Our faces were all stone-etched from the visit. Basically it was just unimaginable such inhumane acts could be committed. Guess what, the age of those executors then were only 13-15 years old! Oh my god!!
Anyway, a visit to a temple and lunch was sandwiched in between this trip and another Khmer Rouge site. It was not too far away from our hotel either (jeeze). We were brought to the S21, a secondary school-turned torturing site for the young bastards before they finished them at various Killing Fields.
The place was cold, again, if you get what I mean. Eerie, terribly eerie. This would really be a true gut-test for people comes at night, not that it is opened at night.

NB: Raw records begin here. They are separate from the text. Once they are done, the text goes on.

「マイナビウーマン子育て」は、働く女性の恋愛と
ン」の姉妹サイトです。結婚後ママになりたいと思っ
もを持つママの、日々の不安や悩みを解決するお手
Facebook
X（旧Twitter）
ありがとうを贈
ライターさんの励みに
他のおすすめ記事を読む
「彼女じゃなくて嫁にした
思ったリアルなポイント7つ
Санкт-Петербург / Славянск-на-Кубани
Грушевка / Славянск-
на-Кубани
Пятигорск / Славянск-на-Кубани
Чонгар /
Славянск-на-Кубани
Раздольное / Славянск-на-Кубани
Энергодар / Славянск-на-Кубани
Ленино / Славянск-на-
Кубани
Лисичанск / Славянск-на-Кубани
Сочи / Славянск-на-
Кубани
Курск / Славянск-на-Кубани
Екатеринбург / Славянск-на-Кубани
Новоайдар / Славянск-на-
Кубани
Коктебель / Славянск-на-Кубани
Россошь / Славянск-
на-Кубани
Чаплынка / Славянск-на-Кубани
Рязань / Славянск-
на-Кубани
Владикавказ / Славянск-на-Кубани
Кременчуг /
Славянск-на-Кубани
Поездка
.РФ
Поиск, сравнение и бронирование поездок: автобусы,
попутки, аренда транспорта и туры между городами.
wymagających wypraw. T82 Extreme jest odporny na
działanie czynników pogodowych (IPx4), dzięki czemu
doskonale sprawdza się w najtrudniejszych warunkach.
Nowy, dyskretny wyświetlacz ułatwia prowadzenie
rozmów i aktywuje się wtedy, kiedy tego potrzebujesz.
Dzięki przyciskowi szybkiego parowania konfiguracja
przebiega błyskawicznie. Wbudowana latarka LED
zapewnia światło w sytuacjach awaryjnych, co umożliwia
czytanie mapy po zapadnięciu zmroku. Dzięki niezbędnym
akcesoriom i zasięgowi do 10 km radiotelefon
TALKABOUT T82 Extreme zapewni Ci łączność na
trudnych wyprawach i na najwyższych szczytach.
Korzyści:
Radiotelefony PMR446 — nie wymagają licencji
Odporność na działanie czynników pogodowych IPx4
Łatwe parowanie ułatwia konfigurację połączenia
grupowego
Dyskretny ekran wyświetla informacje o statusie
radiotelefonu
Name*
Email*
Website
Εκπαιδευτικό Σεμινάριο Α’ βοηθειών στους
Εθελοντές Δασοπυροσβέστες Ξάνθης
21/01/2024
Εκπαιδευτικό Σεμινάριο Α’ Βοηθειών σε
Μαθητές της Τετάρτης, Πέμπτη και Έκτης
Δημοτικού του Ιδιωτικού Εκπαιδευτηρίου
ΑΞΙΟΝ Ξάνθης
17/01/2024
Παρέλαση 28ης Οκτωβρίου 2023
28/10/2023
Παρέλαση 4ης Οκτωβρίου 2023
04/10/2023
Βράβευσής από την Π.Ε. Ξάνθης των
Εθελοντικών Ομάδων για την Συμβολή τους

A block of the school had individual classrooms locked for single prisoner. Inside each and every room was a bed frame without mattress, a crowbar and a shackle. Plus, on the wall was a framed photograph of what we might expect to see for a tortured inmate. A brief idea on what was done to them, NC16 content follows. Prisoners were first beaten, battered and chained-locked to the bed with chains on their wrists. Shackles were locked to their feet. Terrible thing was, the shackles were one size fits all. So if the ankle was too small to fit, they would be whacked by bars until they were swollen and too big to slide out. If they were too huge to fit through, they would be sliced by knives till the size fits in. Torturing continues with whatever tools the executors were happy with. Scalding, whipping, tearing, I could not bear to think of more action words to describe. One photograph on the wall, take a deep breath, showed a man helplessly strapped with the skin of his face totally torn off, revealing the skull-like features, with him still alive. Oh my oh my. Sigh.

Blood stains were everywhere within the building. The ceilings stains were especially obvious. Stairways up to the higher storeys showed the path of blood once dripped. The whole place still reeks of pungent blood smells if you are sensitive enough to pick up, especially on such hot and humid day we visited, no joke.

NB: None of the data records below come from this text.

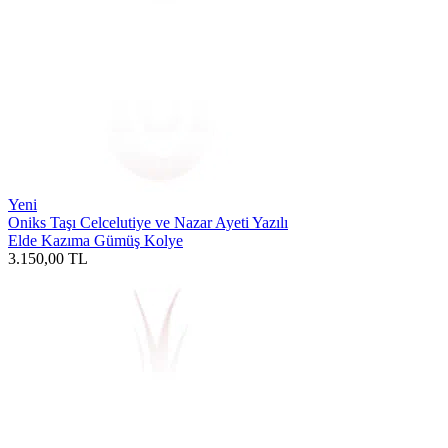
Yeni
Oniks Taşı Celcelutiye ve Nazar Ayeti Yazılı
Elde Kazıma Gümüş Kolye
3.150,00
TL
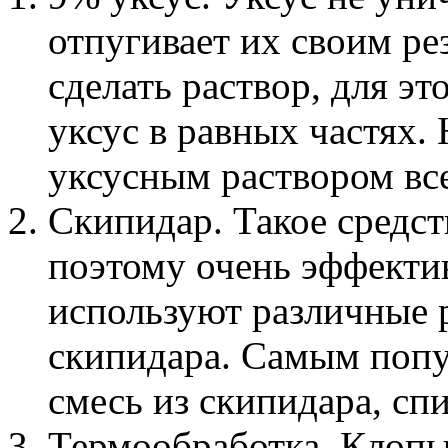
отпугивает их своим ре
сделать раствор, для э
уксус в равных частях.
уксусным раствором вс
Скипидар. Такое средс
поэтому очень эффекти
используют различные 
скипидара. Самым попу
смесь из скипидара, сп
Термообработка. Клопы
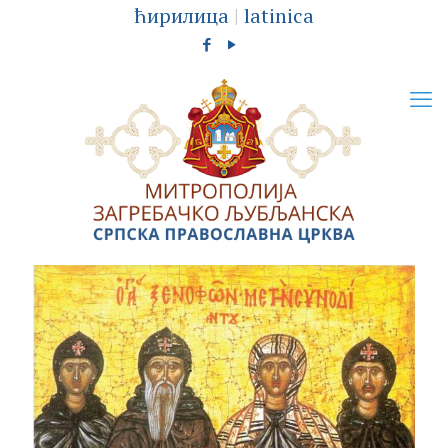
ћирилица
|
latinica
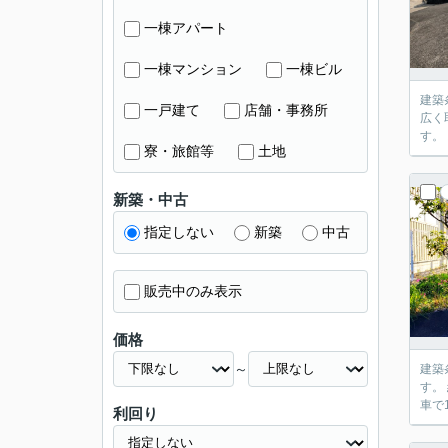
一棟アパート
一棟マンション
一棟ビル
建築条件な
一戸建て
店舗・事務所
広く取る事も可能です。 閑静
寮・旅館等
土地
新築・中古
指定しない
新築
中古
販売中のみ表示
価格
～
建築条件な
す。 維持管理もし
利回り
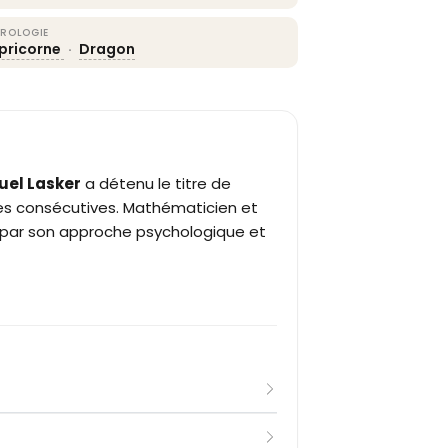
ROLOGIE
pricorne
·
Dragon
el Lasker
a détenu le titre de
s consécutives. Mathématicien et
eu par son approche psychologique et
asker découvre les échecs grâce à son
atiques à Berlin. Il gravit rapidement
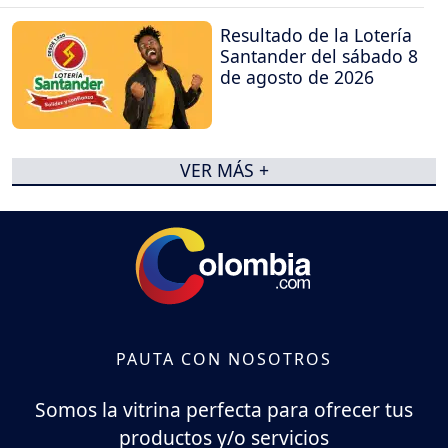
Resultado de la Lotería
Santander del sábado 8
de agosto de 2026
VER MÁS +
PAUTA CON NOSOTROS
Somos la vitrina perfecta para ofrecer tus
productos y/o servicios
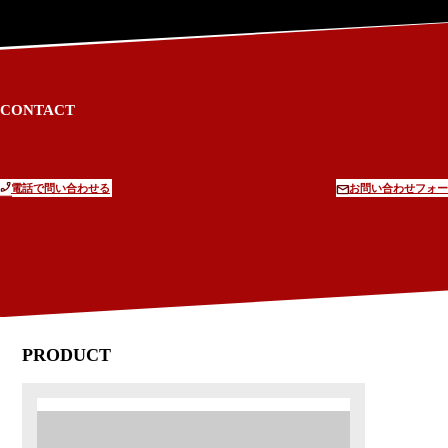
CONTACT
電話で問い合わせる
お問い合わせフォー
PRODUCT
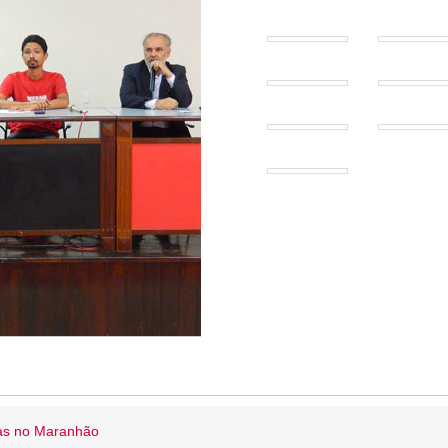
ias no Maranhão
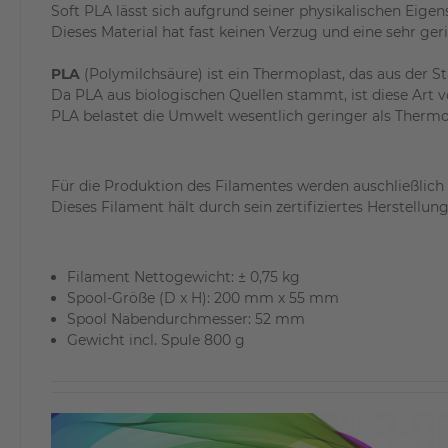
Soft PLA lässt sich aufgrund seiner physikalischen Eigens
Dieses Material hat fast keinen Verzug und eine sehr ge
PLA
(Polymilchsäure) ist ein Thermoplast, das aus der St
Da PLA aus biologischen Quellen stammt, ist diese Art
PLA belastet die Umwelt wesentlich geringer als Thermo
Für die Produktion des Filamentes werden auschließlich
Dieses Filament hält durch sein zertifiziertes Herstell
Filament Nettogewicht: ± 0,75 kg
Spool-Größe (D x H): 200 mm x 55 mm
Spool Nabendurchmesser: 52 mm
Gewicht incl. Spule 800 g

Other blocks have barb wire erected on the front of the whole building, so as to prevent prisoners from committing suicide and ending a fast death. Other rooms were partitioned with bricks to create toilet cubicles-like spaces, only wide enough to stand 3 adults I reckon, for holding prisoners. Photographs of the victims, before and after (considerably lesser) were shown on big panels. Even the young executors brained washed to carrying out these crimes were shown. Totally appalled.

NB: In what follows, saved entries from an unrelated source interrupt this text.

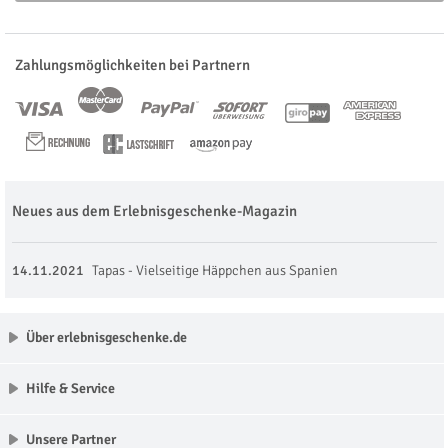
Zahlungsmöglichkeiten bei Partnern
Neues aus dem Erlebnisgeschenke-Magazin
14.11.2021
Tapas - Vielseitige Häppchen aus Spanien
Über erlebnisgeschenke.de
Hilfe & Service
Unsere Partner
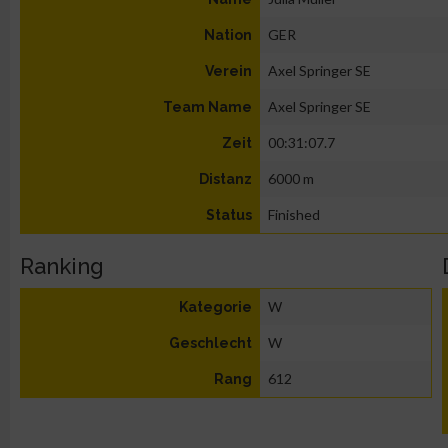
GER
Nation
Axel Springer SE
Verein
Axel Springer SE
Team Name
00:31:07.7
Zeit
6000 m
Distanz
Finished
Status
Ranking
W
Kategorie
W
Geschlecht
612
Rang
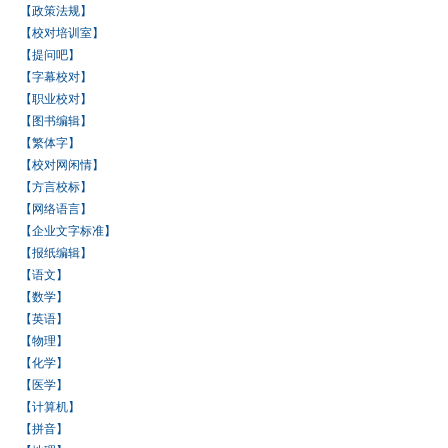
【政策法规】
【校对培训室】
【提问吧】
【字幕校对】
【职业校对】
【图书编辑】
【繁体字】
【校对网闲情】
【方言校标】
【网络语言】
【企业文字标准】
【报纸编辑】
【语文】
【数学】
【英语】
【物理】
【化学】
【医学】
【计算机】
【拼音】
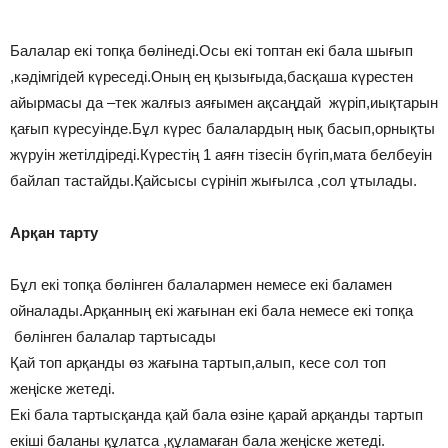
Балалар екі топқа бөлінеді.Осы екі топтан екі бала шығып
,кәдімгідей күреседі.Оның ең қызығыда,басқаша күрестен
айырмасы да –тек жалғыз аяғымен ақсаңдай жүріп,иықтарын
қағып күресуінде.Бұл күрес балалардың нық басып,орнықты
жүруін жетілдіреді.Күрестің 1 аяғн тізесін бүгіп,мата белбеуін
байлап тастайды.Қайсысы сүрініп жығылса ,сол ұтылады.
Арқан тарту
Бұл екі топқа бөлінген балалармен немесе екі баламен
ойналады.Арқанның екі жағынан екі бала немесе екі топқа
бөлінген балалар тартысады
Қай топ арқанды өз жағына тартып,алып, кесе сол топ
жеңіске жетеді.
Екі бала тартысқанда қай бала өзіне қарай арқанды тартып
екіші баланы құлатса ,құламаған бала жеңіске жетеді.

Illustrations were put up too to give visitors a better idea on what nasty things were done. Fingers (not nails) were snipped off, nipples of women were snipped off, centipedes were sent to crawl on these open wounds etc.
Such visual attacks of these gruesome acts were guilty enough, and more so with me describing. The actual performances by the adolescents seemingly in all too common fashion without any sense of human compassion is just sheer bewildering.
The last activity of the day was spent on a boat cruising down Tonle Sap River (different from Tonle Sap Lake in Siem Reap), and entering Mekong River. We were told the different colour of the respective rivers would not mixed upon meeting. I did not notice. I did not even know when we had reached Mekong or Tonle Sap. Overall, not much of a difference to the experience we had in Siem Reap, but it was an additional activity not inside the original itinerary. Probably that was needed to draft us away from the solemn day we had from the Khmer Rogue sites we had visited.